Search the entries for the word "fast" and report each line that has it.

◇ ◇ ◇ ◇ ◇ ◇ ◇

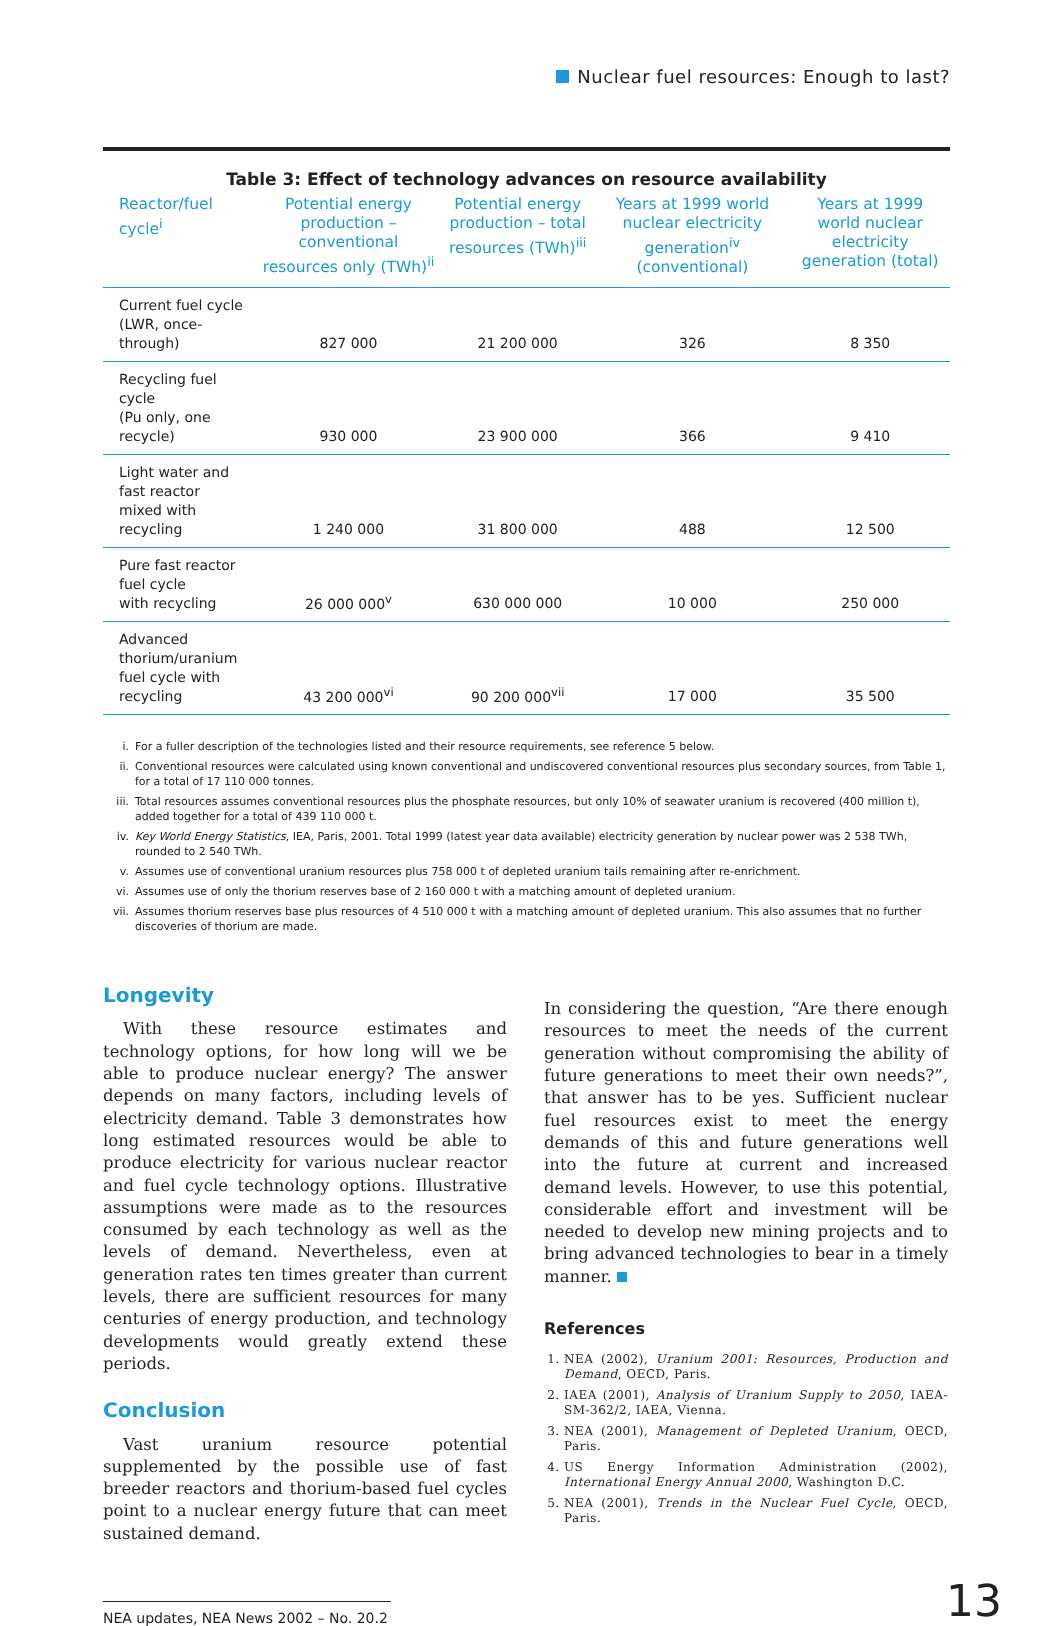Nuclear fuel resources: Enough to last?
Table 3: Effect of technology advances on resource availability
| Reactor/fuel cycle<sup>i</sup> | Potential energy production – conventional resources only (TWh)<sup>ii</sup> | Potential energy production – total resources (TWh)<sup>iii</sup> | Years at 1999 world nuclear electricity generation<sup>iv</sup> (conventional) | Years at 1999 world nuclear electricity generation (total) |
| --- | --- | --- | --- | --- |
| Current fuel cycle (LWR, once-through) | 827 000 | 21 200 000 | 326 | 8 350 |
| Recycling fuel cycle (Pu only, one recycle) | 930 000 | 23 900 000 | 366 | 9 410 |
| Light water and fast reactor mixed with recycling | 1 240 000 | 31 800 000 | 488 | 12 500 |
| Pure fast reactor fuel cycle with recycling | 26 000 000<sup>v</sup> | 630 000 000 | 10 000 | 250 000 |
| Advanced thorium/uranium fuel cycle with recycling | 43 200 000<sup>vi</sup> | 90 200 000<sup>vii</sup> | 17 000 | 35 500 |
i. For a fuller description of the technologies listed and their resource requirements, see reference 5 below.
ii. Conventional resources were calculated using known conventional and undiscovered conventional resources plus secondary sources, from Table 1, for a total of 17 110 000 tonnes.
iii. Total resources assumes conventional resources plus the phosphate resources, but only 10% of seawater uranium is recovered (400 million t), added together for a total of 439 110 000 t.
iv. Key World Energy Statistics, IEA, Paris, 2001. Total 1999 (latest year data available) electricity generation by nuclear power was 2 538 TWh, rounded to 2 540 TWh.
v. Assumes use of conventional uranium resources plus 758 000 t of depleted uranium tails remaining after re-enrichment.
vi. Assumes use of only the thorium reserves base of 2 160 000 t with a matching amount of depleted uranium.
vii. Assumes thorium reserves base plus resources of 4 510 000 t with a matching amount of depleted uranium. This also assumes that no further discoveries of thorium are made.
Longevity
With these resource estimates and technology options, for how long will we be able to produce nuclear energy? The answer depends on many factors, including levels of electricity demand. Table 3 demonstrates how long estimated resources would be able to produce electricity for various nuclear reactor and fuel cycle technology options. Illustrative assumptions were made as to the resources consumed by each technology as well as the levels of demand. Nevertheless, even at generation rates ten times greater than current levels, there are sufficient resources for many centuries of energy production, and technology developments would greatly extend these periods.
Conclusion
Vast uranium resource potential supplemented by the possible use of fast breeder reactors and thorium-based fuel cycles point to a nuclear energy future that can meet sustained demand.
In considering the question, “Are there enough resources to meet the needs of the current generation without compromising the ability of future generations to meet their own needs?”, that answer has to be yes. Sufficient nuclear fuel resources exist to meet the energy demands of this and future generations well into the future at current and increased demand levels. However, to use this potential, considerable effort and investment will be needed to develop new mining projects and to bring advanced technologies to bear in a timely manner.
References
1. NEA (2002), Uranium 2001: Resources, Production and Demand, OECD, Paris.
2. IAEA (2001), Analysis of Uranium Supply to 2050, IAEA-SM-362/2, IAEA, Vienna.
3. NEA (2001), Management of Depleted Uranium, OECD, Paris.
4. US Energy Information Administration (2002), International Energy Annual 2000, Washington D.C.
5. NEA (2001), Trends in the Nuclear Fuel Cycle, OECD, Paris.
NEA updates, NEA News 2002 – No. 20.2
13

◇ ◇ ◇ ◇ ◇ ◇ ◇

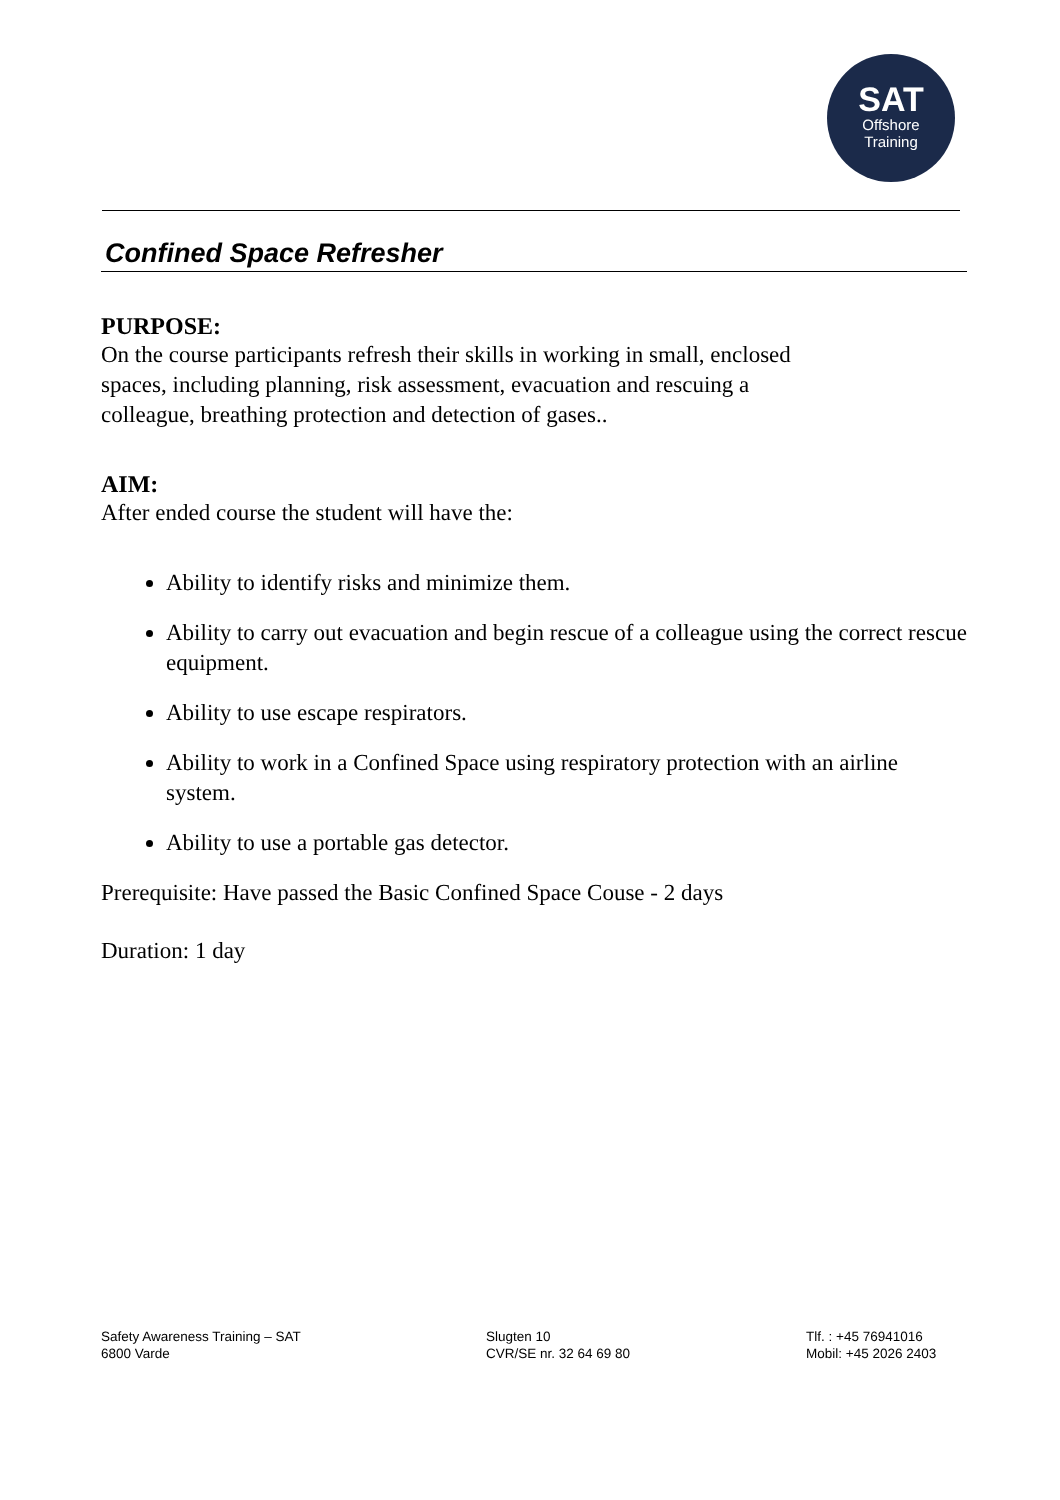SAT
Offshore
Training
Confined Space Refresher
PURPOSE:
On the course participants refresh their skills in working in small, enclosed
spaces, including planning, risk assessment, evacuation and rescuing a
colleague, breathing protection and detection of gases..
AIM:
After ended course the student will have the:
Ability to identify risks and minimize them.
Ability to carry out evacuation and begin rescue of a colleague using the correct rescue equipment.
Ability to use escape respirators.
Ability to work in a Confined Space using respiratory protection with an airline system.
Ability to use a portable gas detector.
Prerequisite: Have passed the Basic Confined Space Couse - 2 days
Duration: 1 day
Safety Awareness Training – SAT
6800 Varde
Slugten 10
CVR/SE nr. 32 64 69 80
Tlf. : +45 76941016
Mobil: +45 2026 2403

◇ ◇ ◇ ◇ ◇ ◇ ◇

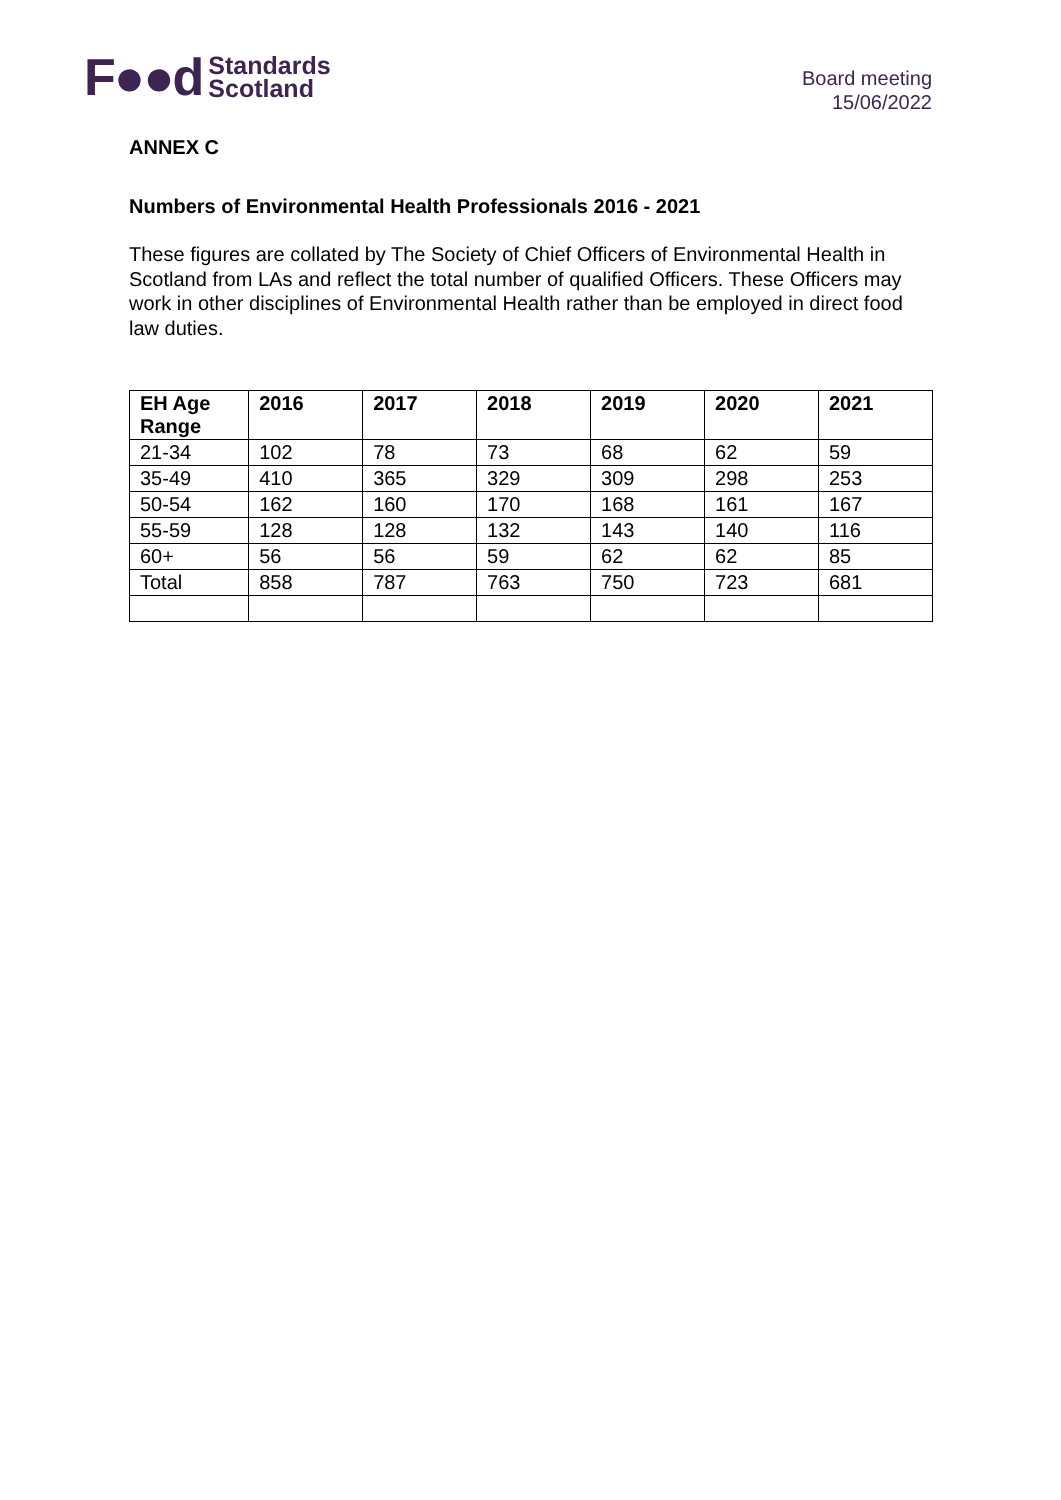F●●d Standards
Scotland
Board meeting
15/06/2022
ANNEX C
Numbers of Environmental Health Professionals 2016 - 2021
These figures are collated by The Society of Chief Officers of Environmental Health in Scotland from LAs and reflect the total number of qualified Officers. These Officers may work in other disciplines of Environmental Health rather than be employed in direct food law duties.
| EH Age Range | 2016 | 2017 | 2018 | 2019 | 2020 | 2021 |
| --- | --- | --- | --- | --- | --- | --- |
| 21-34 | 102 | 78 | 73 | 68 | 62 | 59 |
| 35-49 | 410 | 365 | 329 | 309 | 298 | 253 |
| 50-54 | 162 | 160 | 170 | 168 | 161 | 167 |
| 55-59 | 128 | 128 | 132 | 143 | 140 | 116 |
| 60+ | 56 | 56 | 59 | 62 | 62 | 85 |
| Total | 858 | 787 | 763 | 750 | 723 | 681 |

◇ ◇ ◇ ◇ ◇ ◇ ◇

> _OUTPUT OF THE EXERCISE_
| Light water and fast reactor mixed with recycling | 1 240 000 | 31 800 000 | 488 | 12 500 |
| Pure fast reactor fuel cycle with recycling | 26 000 000<sup>v</sup> | 630 000 000 | 10 000 | 250 000 |
Vast uranium resource potential supplemented by the possible use of fast breeder reactors and thorium-based fuel cycles point to a nuclear energy future that can meet sustained demand.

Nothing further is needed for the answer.